Antisemitism is soared to record high during lockdown with peak numbers reported at time of heightened conflict between Israel and Palestine, charity says
- Anti-semitic abuse has hit a record high last year – rising by a third from 2020
- Incidents recorded a total of 2,255 in 2021, up 34% from 1,684 the previous year
- Peak numbers were at time of heightened conflict between Israel and Palestine
- Priti Patel said figures were ‘reminder that antisemitism hasn’t been eradicated’
Anti-semitic abuse hit a record high last year – rising by a third from 2020, a charity has revealed.
The Community Security Trust (CST), which documents such incidents, recorded a total of 2,255 in 2021, up 34 per cent from 1,684 the previous year.
Peak numbers were reported in the summer at a time of heightened conflict between Israel and Palestine, with 661 in May alone – a record monthly total.
These included a convoy of cars with Palestinian flags driven around a north London suburb, its passengers accused of using offensive language and issuing threats against Jewish people.
The CST said that, last year, Manchester and London saw 155 instances of people shouting abuse from cars, over half of which were in May and June. Nationally there were 502 incidents using Nazi themes.
Home Secretary Priti Patel said the ‘shocking’ statistics were ‘a stark reminder that the racism of antisemitism has not been eradicated.’
Home Secretary Priti Patel (pictured) said the ‘shocking’ statistics were ‘a stark reminder that the racism of antisemitism has not been eradicated’
She added: ’Our Jewish community has been subject to appalling hatred and it is through the strength and determination of the Community Security Trust that we continue in our work together to stop such terrible attacks.
’In addition to supporting the work of CST, I continue to support the police to ensure they have the resources to tackle these despicable incidents so that perpetrators can then be punished with the full force of the law.’
Nationally, across the whole year, there were 502 incidents that used far right or Nazi themes, including 90 where the Holocaust was celebrated.
The number of hate incidents involving schools hit 182, the most reported in any year and up from 54 in 2020, with 99 involving pupils or staff at non-faith schools, up from 14 in 2020.

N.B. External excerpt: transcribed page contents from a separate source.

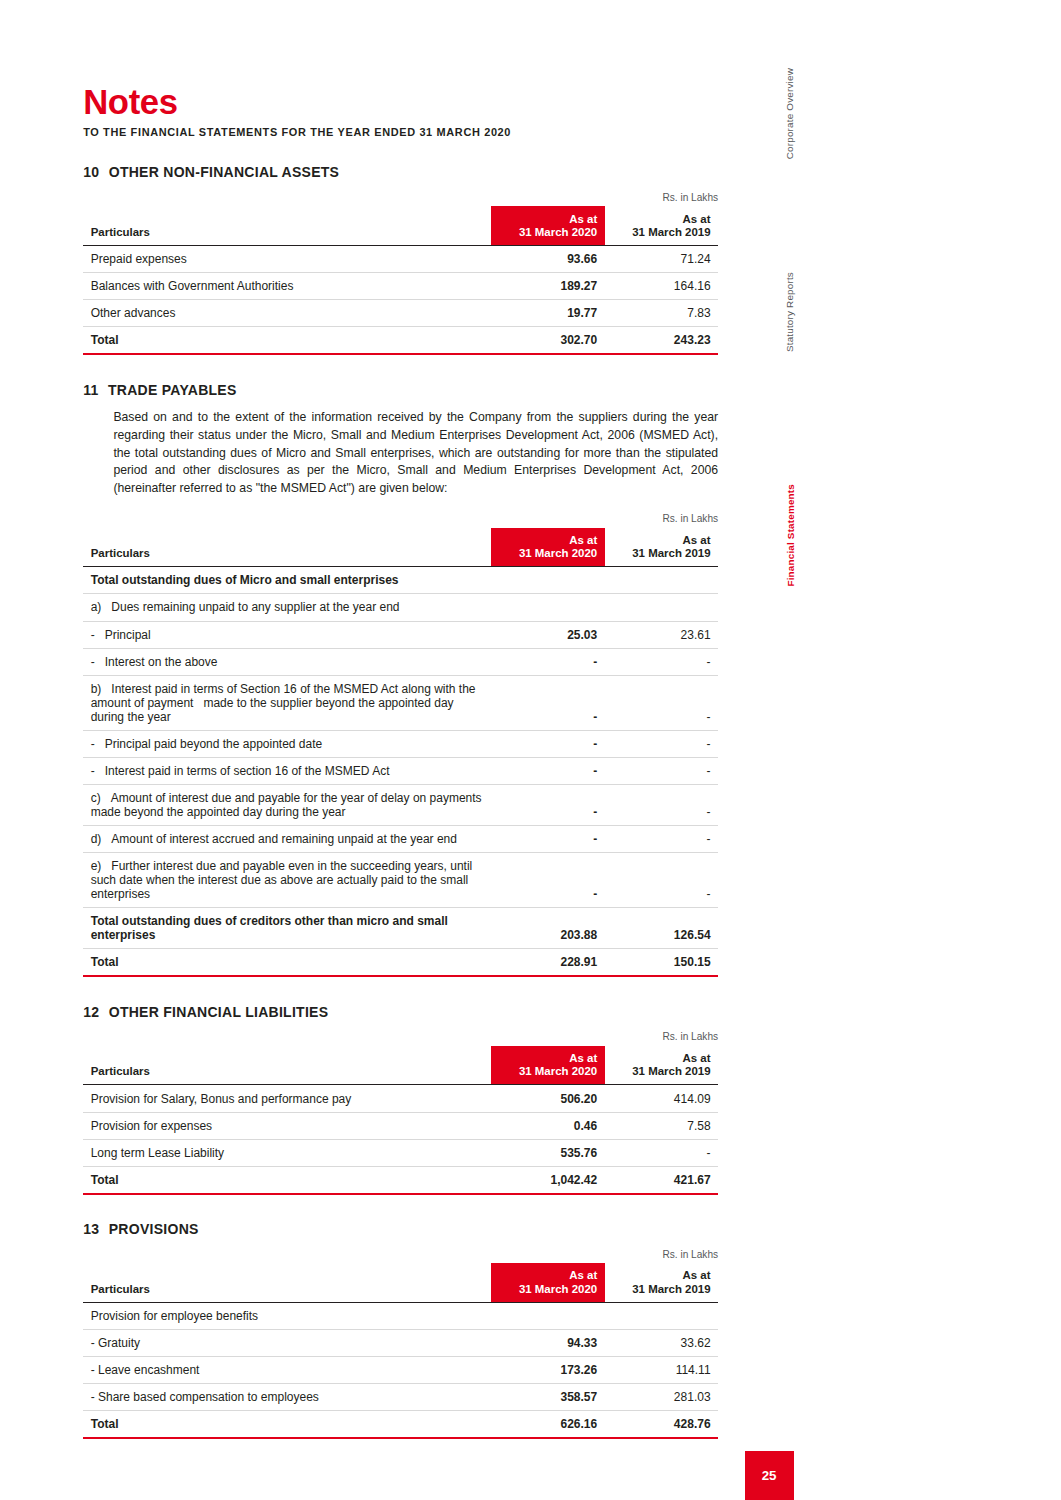Corporate Overview
Statutory Reports
Financial Statements
25
Notes
to the financial statements for the year ended 31 March 2020
10 OTHER NON-FINANCIAL ASSETS
Rs. in Lakhs
| Particulars | As at 31 March 2020 | As at 31 March 2019 |
| --- | --- | --- |
| Prepaid expenses | 93.66 | 71.24 |
| Balances with Government Authorities | 189.27 | 164.16 |
| Other advances | 19.77 | 7.83 |
| Total | 302.70 | 243.23 |
11 TRADE PAYABLES
Based on and to the extent of the information received by the Company from the suppliers during the year regarding their status under the Micro, Small and Medium Enterprises Development Act, 2006 (MSMED Act), the total outstanding dues of Micro and Small enterprises, which are outstanding for more than the stipulated period and other disclosures as per the Micro, Small and Medium Enterprises Development Act, 2006 (hereinafter referred to as "the MSMED Act") are given below:
Rs. in Lakhs
| Particulars | As at 31 March 2020 | As at 31 March 2019 |
| --- | --- | --- |
| Total outstanding dues of Micro and small enterprises | | |
| a) Dues remaining unpaid to any supplier at the year end | | |
| - Principal | 25.03 | 23.61 |
| - Interest on the above | - | - |
| b) Interest paid in terms of Section 16 of the MSMED Act along with the amount of payment made to the supplier beyond the appointed day during the year | - | - |
| - Principal paid beyond the appointed date | - | - |
| - Interest paid in terms of section 16 of the MSMED Act | - | - |
| c) Amount of interest due and payable for the year of delay on payments made beyond the appointed day during the year | - | - |
| d) Amount of interest accrued and remaining unpaid at the year end | - | - |
| e) Further interest due and payable even in the succeeding years, until such date when the interest due as above are actually paid to the small enterprises | - | - |
| Total outstanding dues of creditors other than micro and small enterprises | 203.88 | 126.54 |
| Total | 228.91 | 150.15 |
12 OTHER FINANCIAL LIABILITIES
Rs. in Lakhs
| Particulars | As at 31 March 2020 | As at 31 March 2019 |
| --- | --- | --- |
| Provision for Salary, Bonus and performance pay | 506.20 | 414.09 |
| Provision for expenses | 0.46 | 7.58 |
| Long term Lease Liability | 535.76 | - |
| Total | 1,042.42 | 421.67 |
13 PROVISIONS
Rs. in Lakhs
| Particulars | As at 31 March 2020 | As at 31 March 2019 |
| --- | --- | --- |
| Provision for employee benefits | | |
| - Gratuity | 94.33 | 33.62 |
| - Leave encashment | 173.26 | 114.11 |
| - Share based compensation to employees | 358.57 | 281.03 |
| Total | 626.16 | 428.76 |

The CST said: ’It is unusual for such a high proportion of school-related incidents to take place at non-faith schools and CST supported many schoolchildren and teachers who felt isolated and fearful about returning to their place of education and work.’

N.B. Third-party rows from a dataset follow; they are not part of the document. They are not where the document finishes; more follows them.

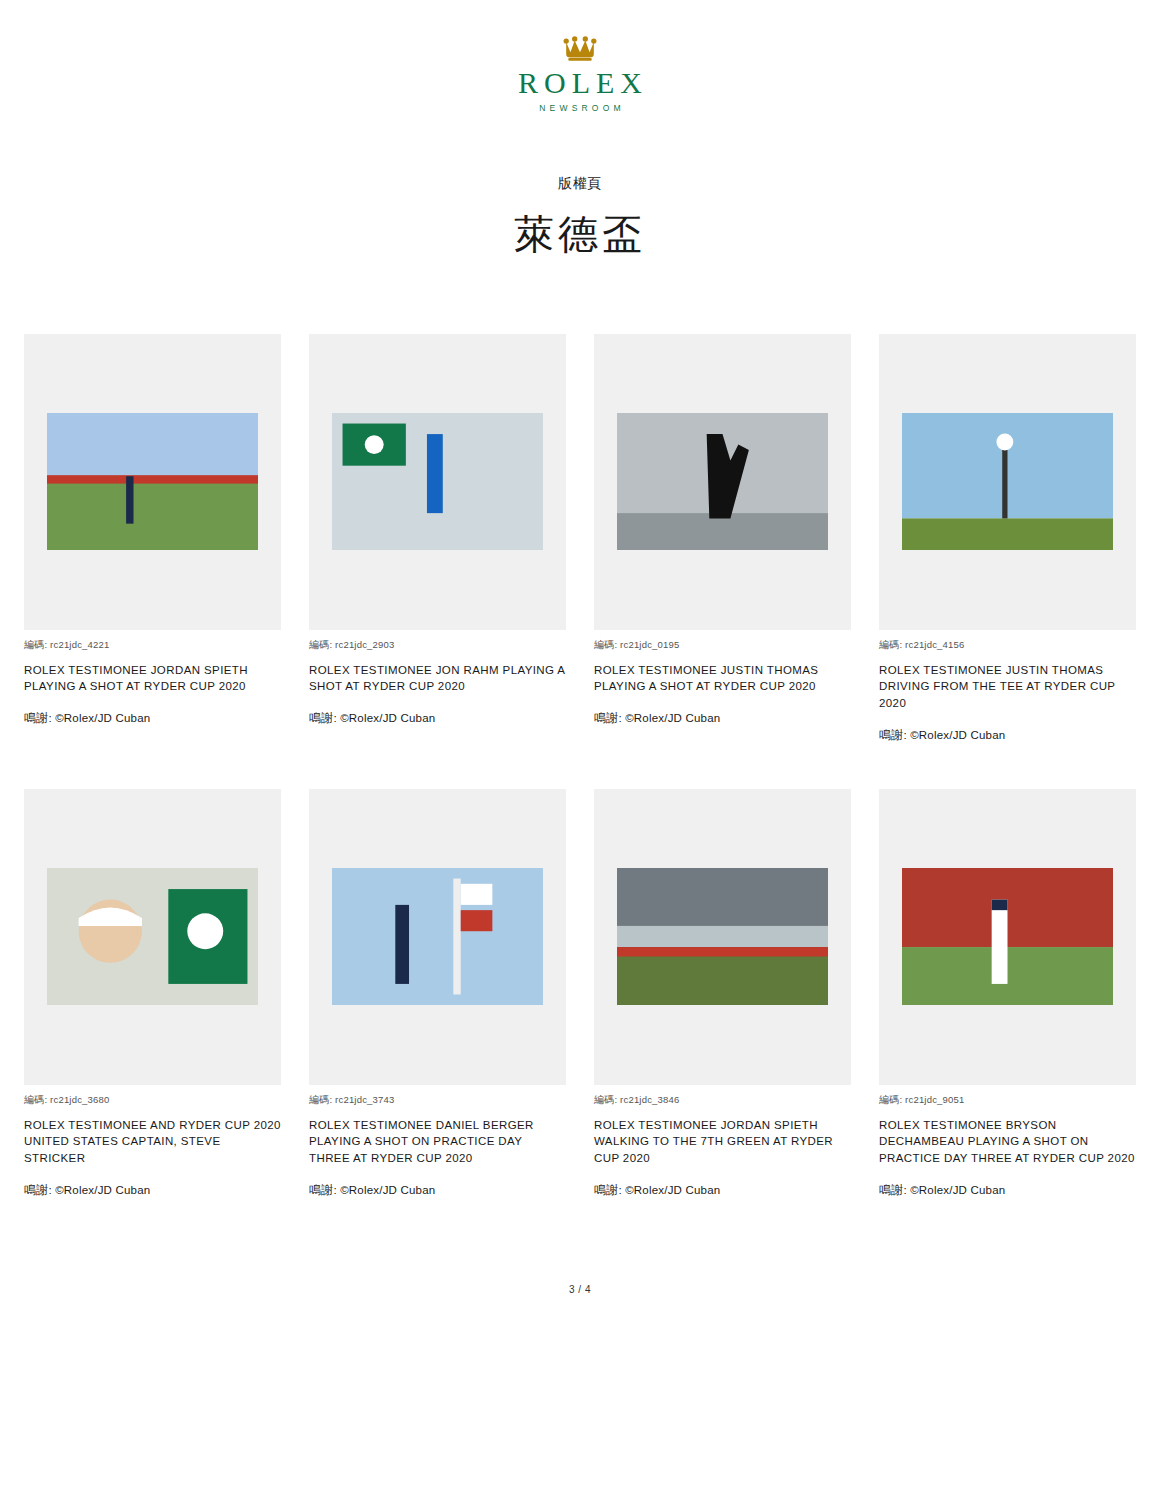ROLEX
NEWSROOM
版權頁
萊德盃
編碼: rc21jdc_4221
Rolex Testimonee Jordan Spieth playing a shot at Ryder Cup 2020
鳴謝: ©Rolex/JD Cuban
編碼: rc21jdc_2903
Rolex Testimonee Jon Rahm playing a shot at Ryder Cup 2020
鳴謝: ©Rolex/JD Cuban
編碼: rc21jdc_0195
Rolex Testimonee Justin Thomas playing a shot at Ryder Cup 2020
鳴謝: ©Rolex/JD Cuban
編碼: rc21jdc_4156
Rolex Testimonee Justin Thomas driving from the tee at Ryder Cup 2020
鳴謝: ©Rolex/JD Cuban
編碼: rc21jdc_3680
Rolex Testimonee and Ryder Cup 2020 United States Captain, Steve Stricker
鳴謝: ©Rolex/JD Cuban
編碼: rc21jdc_3743
Rolex Testimonee Daniel Berger playing a shot on practice day three at Ryder Cup 2020
鳴謝: ©Rolex/JD Cuban
編碼: rc21jdc_3846
Rolex Testimonee Jordan Spieth walking to the 7th green at Ryder Cup 2020
鳴謝: ©Rolex/JD Cuban
編碼: rc21jdc_9051
Rolex Testimonee Bryson DeChambeau playing a shot on practice day three at Ryder Cup 2020
鳴謝: ©Rolex/JD Cuban
3 / 4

There were 128 incidents where the victims or offenders were university students or academics, or involved student unions or other student bodies, up from 44 in 2020.

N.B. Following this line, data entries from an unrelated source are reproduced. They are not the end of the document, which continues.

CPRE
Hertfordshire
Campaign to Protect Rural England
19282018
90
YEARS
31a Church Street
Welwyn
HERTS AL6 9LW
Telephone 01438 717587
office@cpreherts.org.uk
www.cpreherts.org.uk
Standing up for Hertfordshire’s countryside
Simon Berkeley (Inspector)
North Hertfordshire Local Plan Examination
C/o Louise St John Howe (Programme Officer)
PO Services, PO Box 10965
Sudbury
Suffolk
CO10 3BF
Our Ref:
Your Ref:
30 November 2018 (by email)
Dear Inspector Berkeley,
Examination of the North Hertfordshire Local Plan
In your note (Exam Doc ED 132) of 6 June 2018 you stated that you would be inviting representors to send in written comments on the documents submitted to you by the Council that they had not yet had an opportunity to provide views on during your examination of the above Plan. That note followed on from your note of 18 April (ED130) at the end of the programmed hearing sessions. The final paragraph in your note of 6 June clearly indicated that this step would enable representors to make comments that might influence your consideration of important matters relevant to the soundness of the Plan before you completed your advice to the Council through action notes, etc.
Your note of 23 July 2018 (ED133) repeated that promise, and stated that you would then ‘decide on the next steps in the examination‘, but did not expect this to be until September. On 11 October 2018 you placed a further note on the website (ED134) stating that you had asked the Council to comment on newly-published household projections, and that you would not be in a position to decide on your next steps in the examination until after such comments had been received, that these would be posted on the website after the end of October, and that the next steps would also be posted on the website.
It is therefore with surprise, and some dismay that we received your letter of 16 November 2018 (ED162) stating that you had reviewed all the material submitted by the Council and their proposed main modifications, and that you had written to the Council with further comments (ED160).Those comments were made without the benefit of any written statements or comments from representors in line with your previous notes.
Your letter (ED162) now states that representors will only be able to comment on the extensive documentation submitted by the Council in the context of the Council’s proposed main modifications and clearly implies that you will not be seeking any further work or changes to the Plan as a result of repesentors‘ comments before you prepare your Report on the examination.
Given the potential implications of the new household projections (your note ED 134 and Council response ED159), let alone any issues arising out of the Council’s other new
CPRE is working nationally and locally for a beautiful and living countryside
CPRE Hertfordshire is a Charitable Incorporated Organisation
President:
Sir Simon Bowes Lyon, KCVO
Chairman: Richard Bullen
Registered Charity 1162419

CST chief executive, Mark Gardner, said: ’These record levels of anti-Jewish racism, reported by our Jewish community to CST and police, show how difficult last year was for Jews across Britain.
’These hatreds boil away, taking any excuse to publicly burst out against Jews. This is exactly what happened during and after the Israel-Gaza war of May 2021, from schools and universities, through to the carloads of people who repeatedly drove to Jewish areas and yelled vile abuse at anyone who looked Jewish.’
The CST figures include 176 violent antisemitic incidents, including three classed as extreme because they involved GBH or a threat to life, and 82 instances of damage or desecration of Jewish property.
It recorded 1,844 incidents of abusive behaviour such as abuse verbally or via social media, antisemitic graffiti, and one-off hate mail. There were 10 incidents of mass-mailed antisemitic leaflets or emails.